In our study, average fall-related health care utilization costs were lowest in the group receiving the exercise intervention only, indicating that exercise may be effective in reducing fall-related medical costs. On the other hand, both groups receiving vitamin D supplementation (with or without exercise) showed higher medical costs. Two hip fractures (one of the most expensive fractures) occurred during the intervention period, both in women belonging to the D+Ex− group. One woman from the D+Ex+ group sustained a vertebral fracture (requiring 3 U of hospitalization and 61 U of home care) and was responsible for a sizable proportion of the average medical unit costs associated with the group. Also, it is worth noting that although the control group had a greater number of injurious falls requiring medical care, these were treated on an outpatient basis and none required hospitalization. As a result, fall-related health care costs remained low in this group.

Our study has certain limitations. The trial primarily aimed to evaluate the effectiveness of the interventions in preventing falls and injuries among older home-dwelling women, and the power calculation was based on a reduction in the total number of falls, rather than costs. Severe fall-related injuries that result in higher health care costs are rare, and group differences are easily skewed by outlier values. Costs were calculated by scrutinizing register data of those who reported seeking medical treatment due to a fall. Although falls reported through falls diaries (returned monthly by mail) were ascertained for details of treatment with minimal delay to avoid recall bias, some of these may have been inadvertently missed or remained unreported. The present results are specific to the study interventions within this particular population of healthy vitamin D-replete community-dwelling women who had fallen at least once in the previous year and may not be applicable to men, or to those in residential care. Also, since healthcare costs and content of usual care differ across countries, generalizing the results to other countries may not be relevant.

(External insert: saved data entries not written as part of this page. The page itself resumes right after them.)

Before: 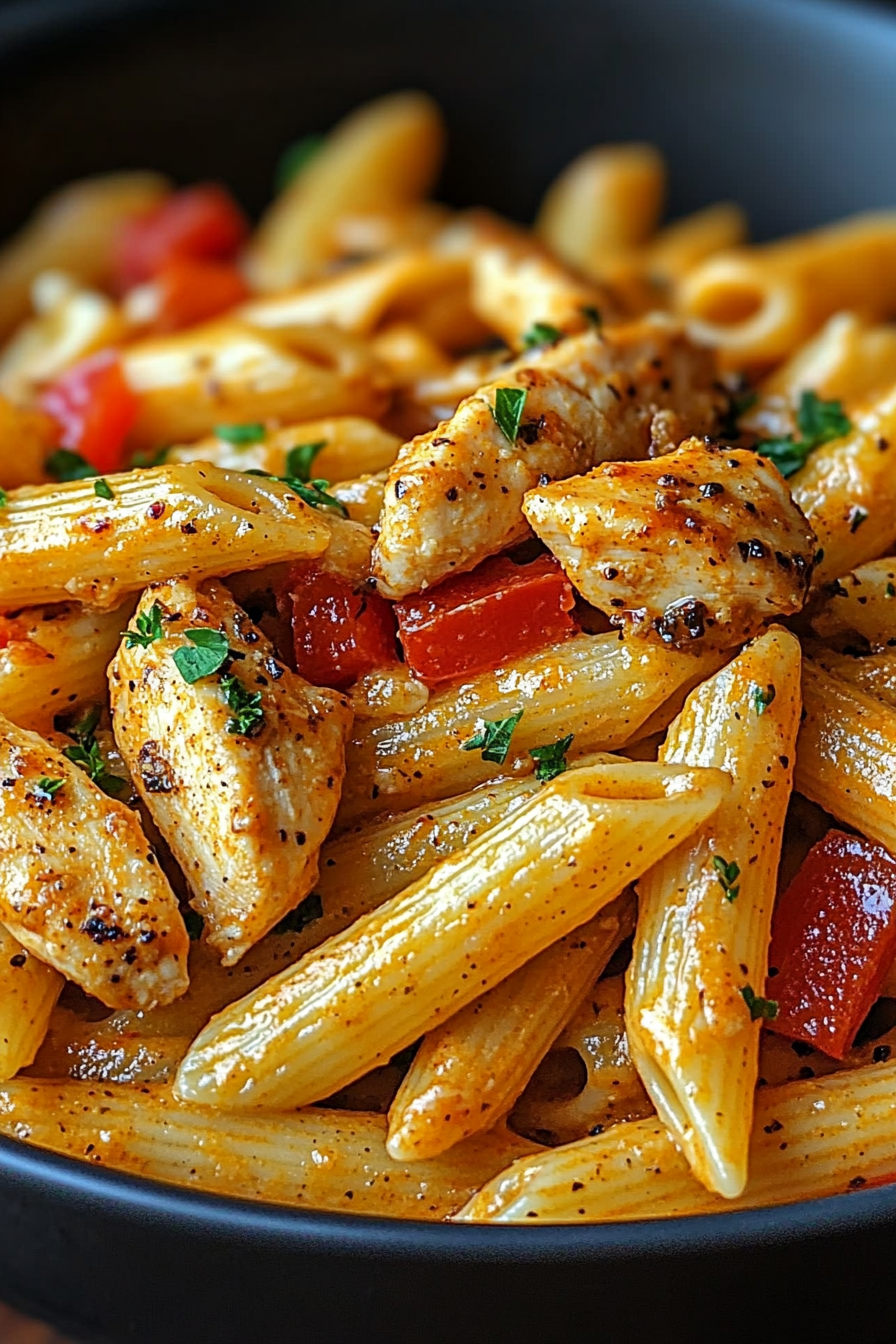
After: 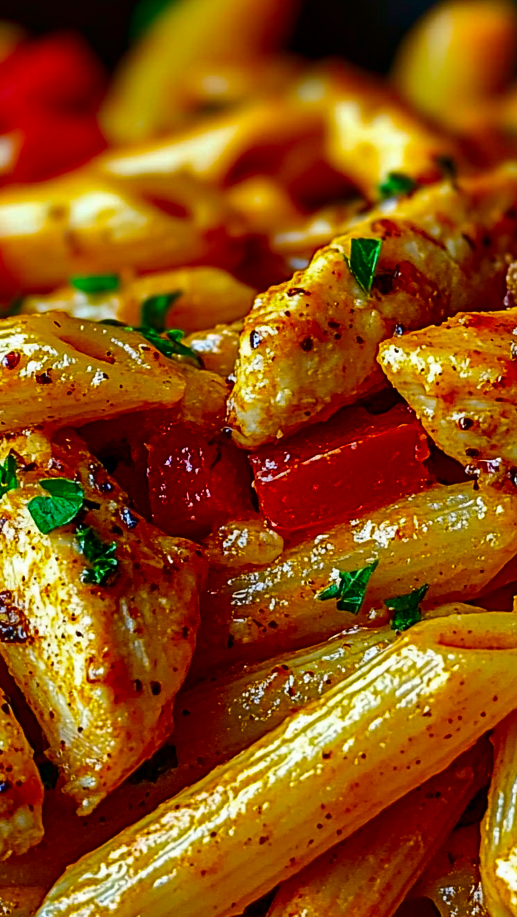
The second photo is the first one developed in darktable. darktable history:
exposure: exposure 0.2 EV, compensate highlight preservation false
color balance rgb: linear chroma grading › global chroma 15%, perceptual saturation grading › global saturation 30%
contrast brightness saturation: brightness -0.25, saturation 0.2
shadows and highlights: shadows 80.73, white point adjustment -9.07, highlights -61.46, soften with gaussian
crop: left 16.202%, top 11.208%, right 26.045%, bottom 20.557%
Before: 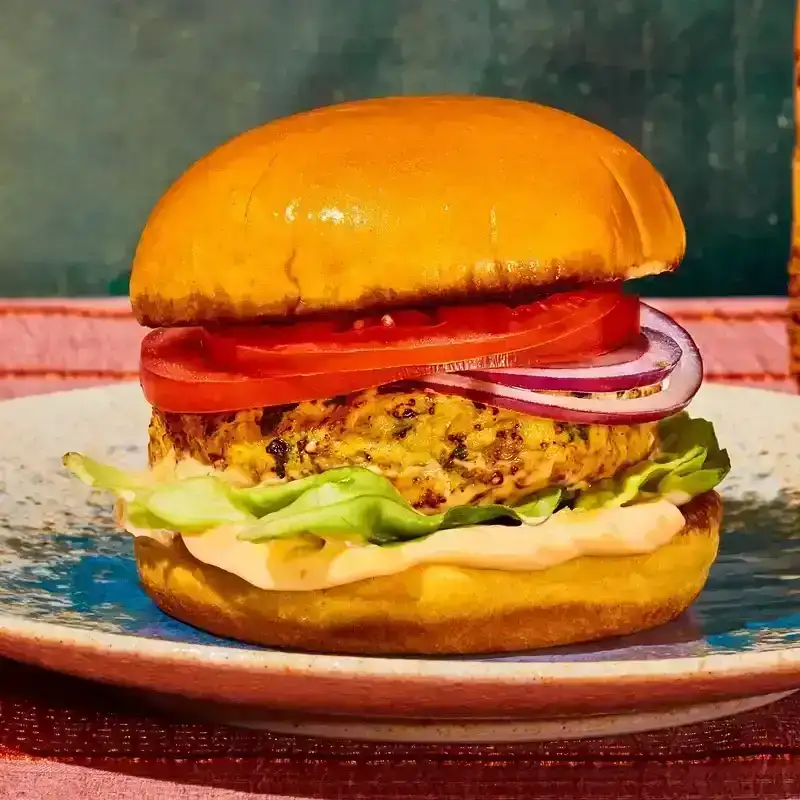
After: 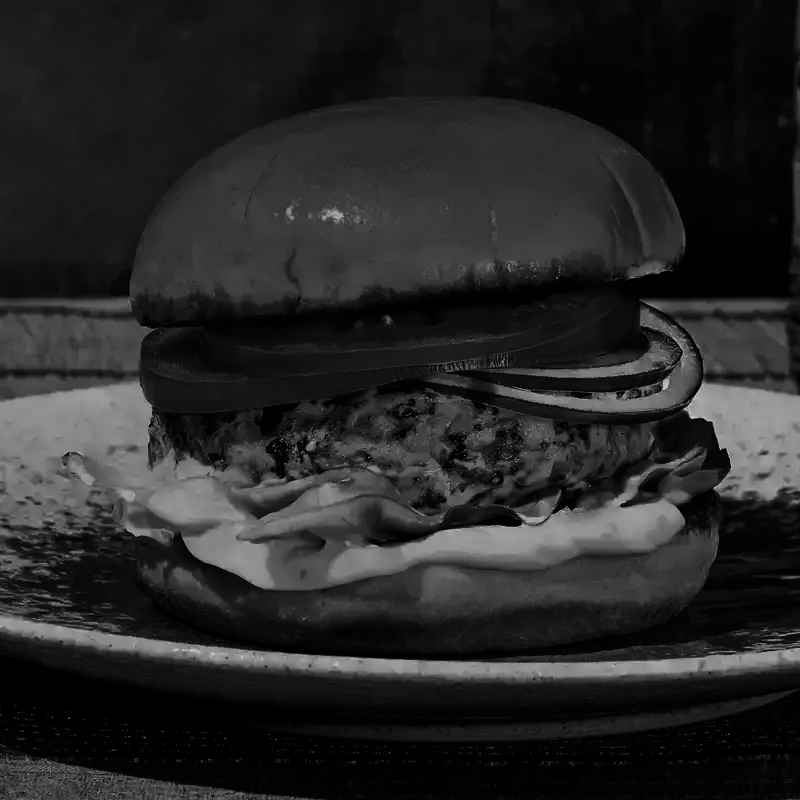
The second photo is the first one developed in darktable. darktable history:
monochrome: a 26.22, b 42.67, size 0.8
contrast brightness saturation: brightness -1, saturation 1
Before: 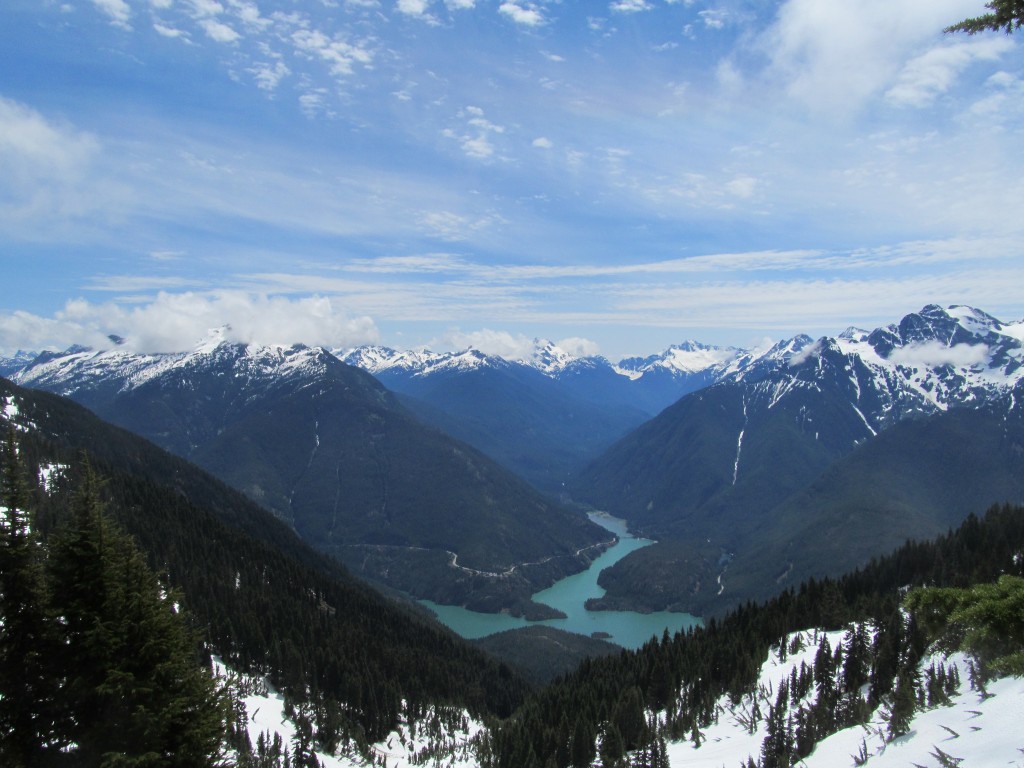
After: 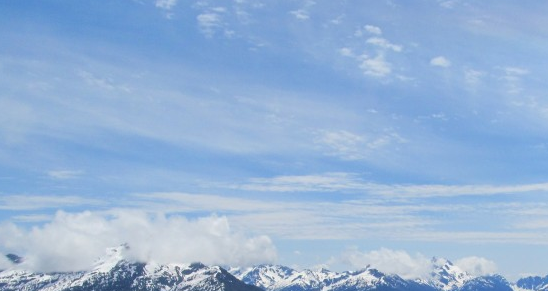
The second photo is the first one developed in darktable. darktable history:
crop: left 10.036%, top 10.558%, right 36.447%, bottom 51.5%
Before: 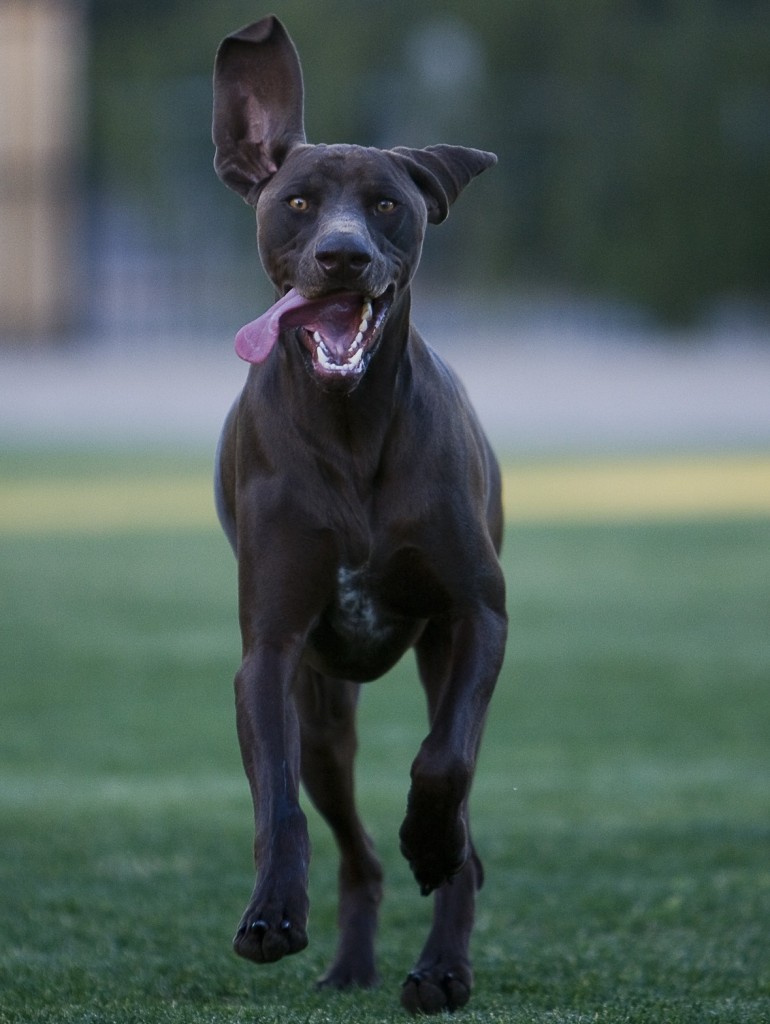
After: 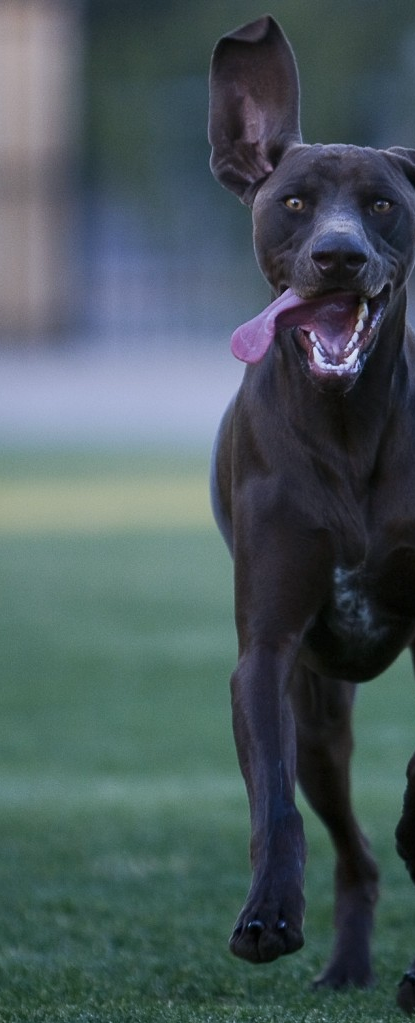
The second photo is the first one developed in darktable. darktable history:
crop: left 0.616%, right 45.379%, bottom 0.09%
color calibration: illuminant as shot in camera, x 0.358, y 0.373, temperature 4628.91 K
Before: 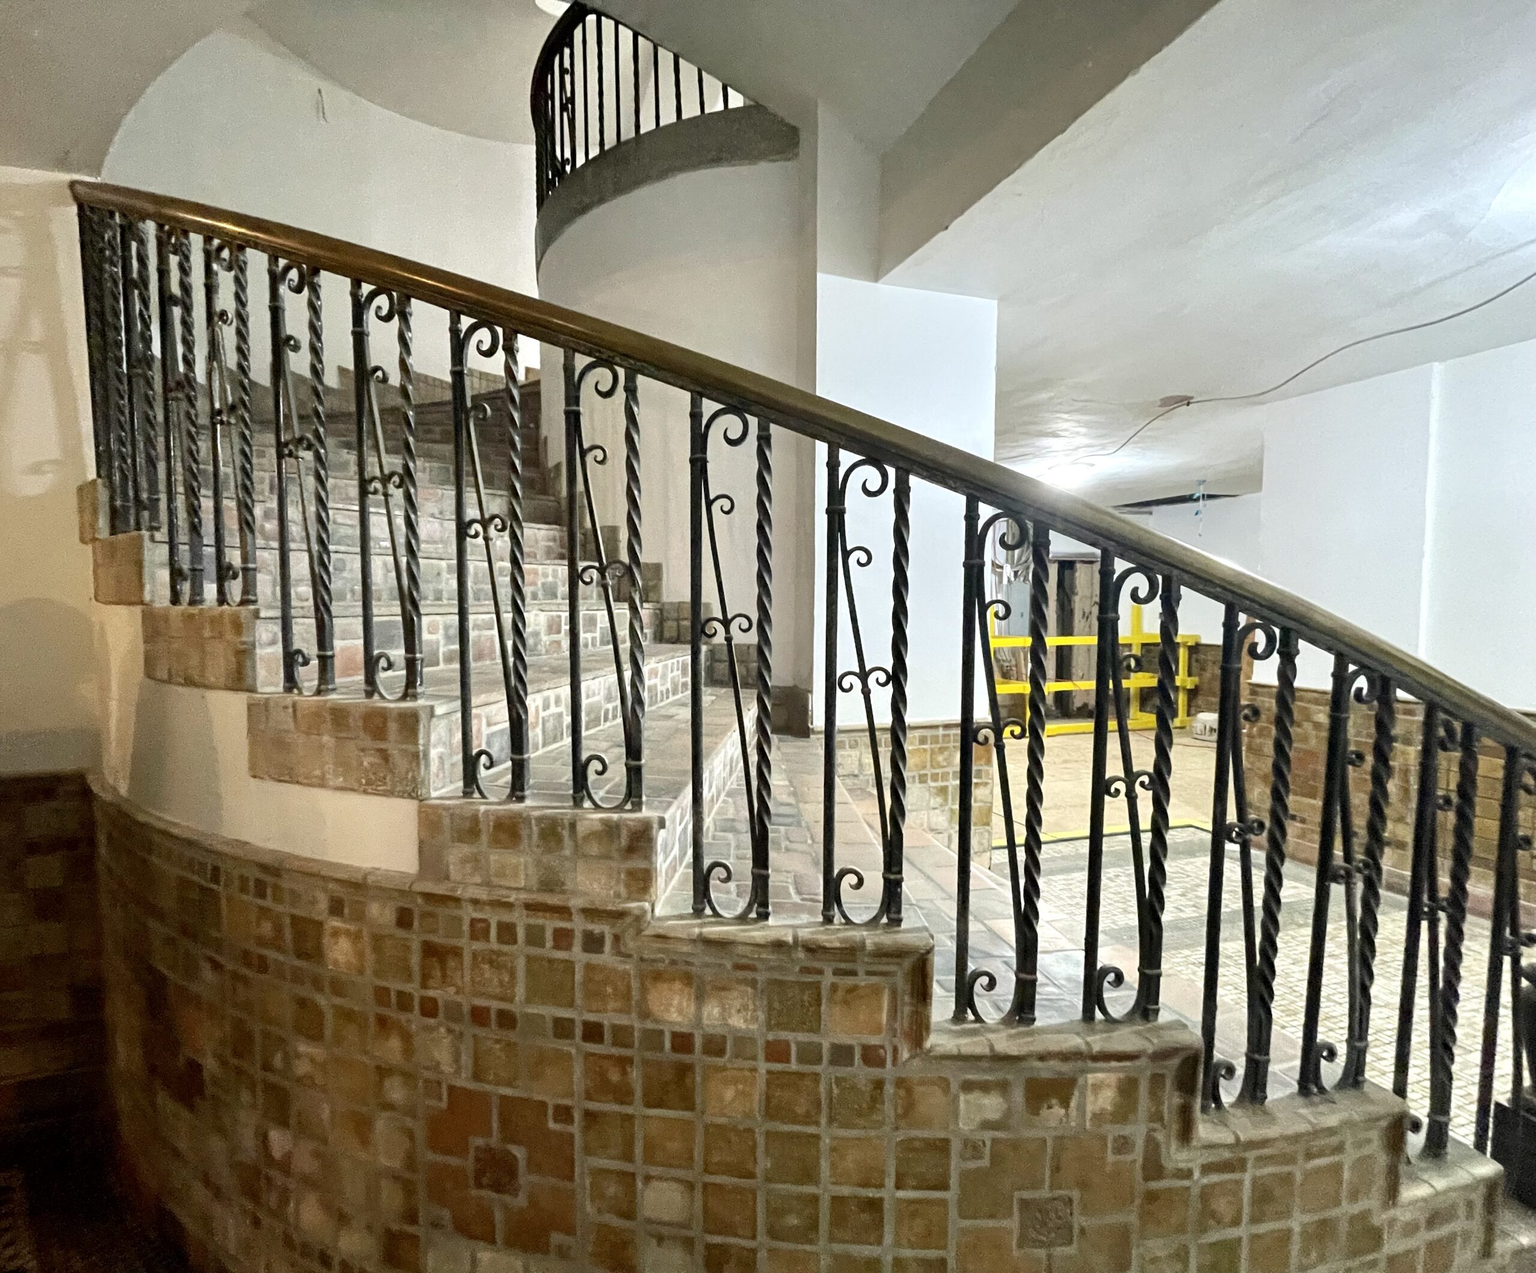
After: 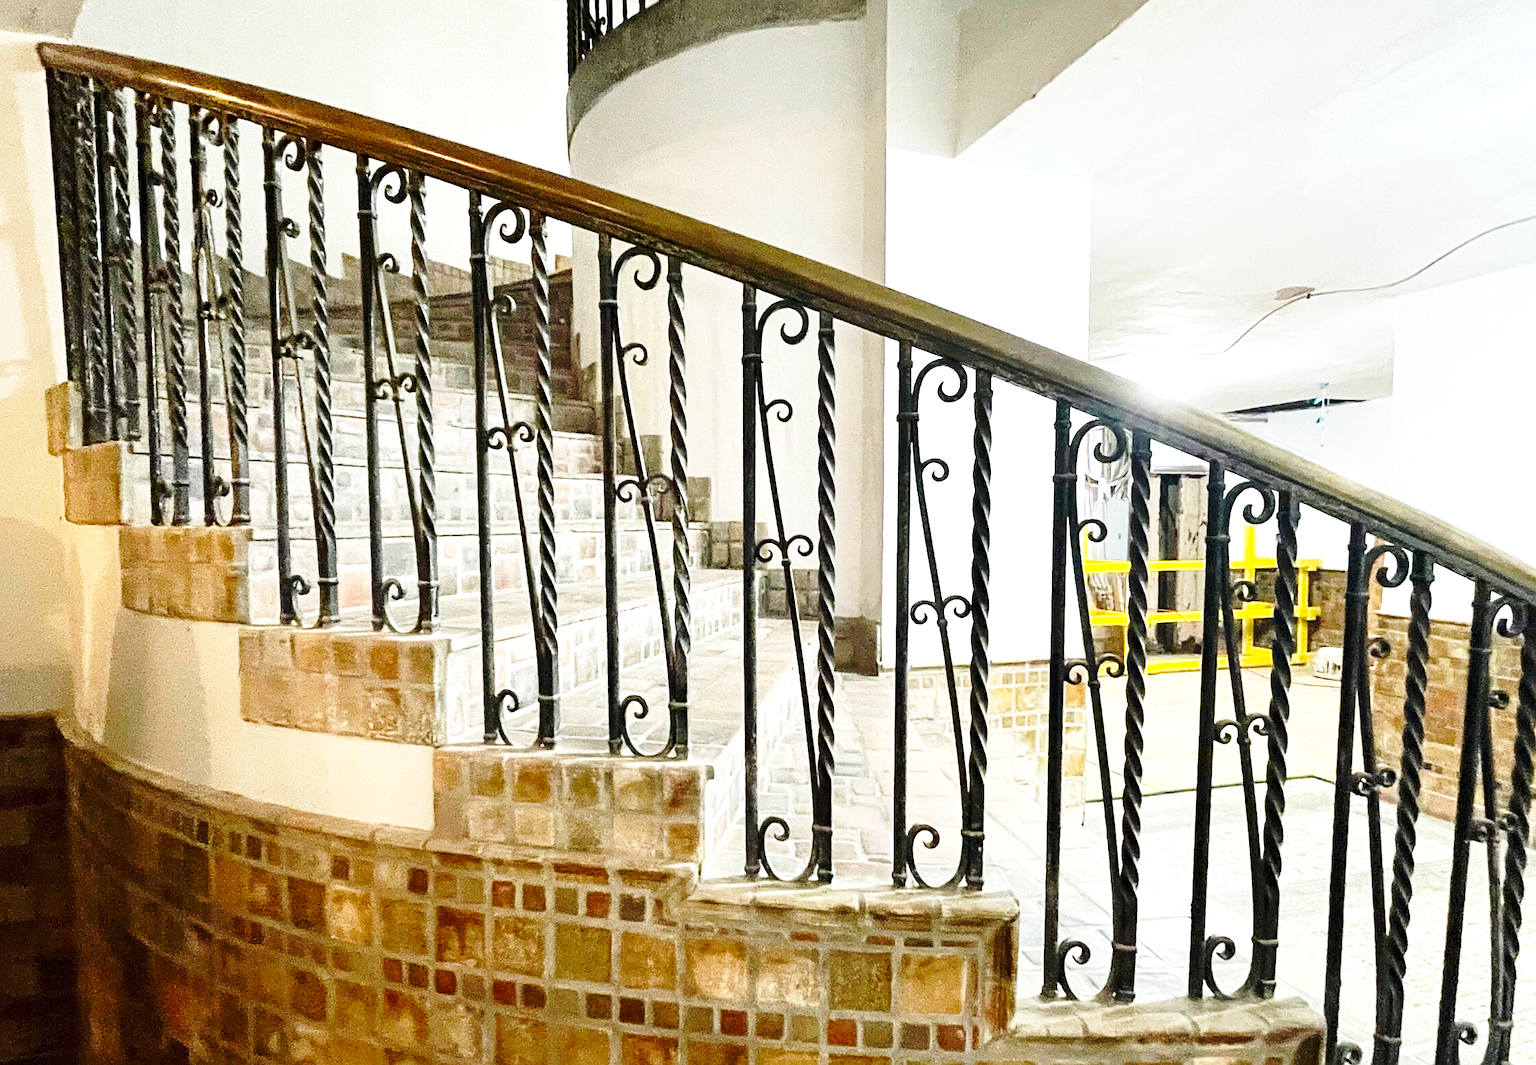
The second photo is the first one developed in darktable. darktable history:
crop and rotate: left 2.425%, top 11.305%, right 9.6%, bottom 15.08%
base curve: curves: ch0 [(0, 0) (0.036, 0.037) (0.121, 0.228) (0.46, 0.76) (0.859, 0.983) (1, 1)], preserve colors none
exposure: exposure 0.376 EV, compensate highlight preservation false
sharpen: on, module defaults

This study also has several strengths. This economic evaluation was conducted alongside an RCT, with 2-year duration. To our knowledge, this is the first study examining cost-effectiveness of vitamin D supplementation in preventing injurious falls among community-dwelling older women. We evaluated cost-effectiveness of all the trial intervention arms using a step-wise approach to calculate ICERs, regardless of whether each intervention was effective in reducing falls or not [30]. Fall-related costs were specifically compared. Medical service utilization resulting from all reported falls was scrutinized through patient treatment records, which also included home care costs. Costs were calculated according to recently published unit costs for 2011 and represented average costs in Finland [27]. All analyses were based on the intention-to-treat principle, and there were no missing data to be accounted for, thus reducing uncertainty in estimation of the results. From the society’s perspective, a favorable effect of exercise training on physical functioning (strength, balance, and mobility) may bring considerable additional cost savings in the long-term, as indicated by lower rates of injurious falls among previous exercisers [45]. Thus, total cost-effectiveness may be underestimated if only the intervention period is examined.

In conclusion, our strength and balance training was highly effective in reducing fall-related injuries among 70–80-year-old community-dwelling women at a moderate additional cost. The inclusion of vitamin D supplementation increased costs with marginal additional benefit. Because the training regimen is easily adoptable, a broad implementation of the program seems feasible. In other words, the results can be used as a firm basis to initiate cost-effective, feasible, and safe exercise programs for aging populations.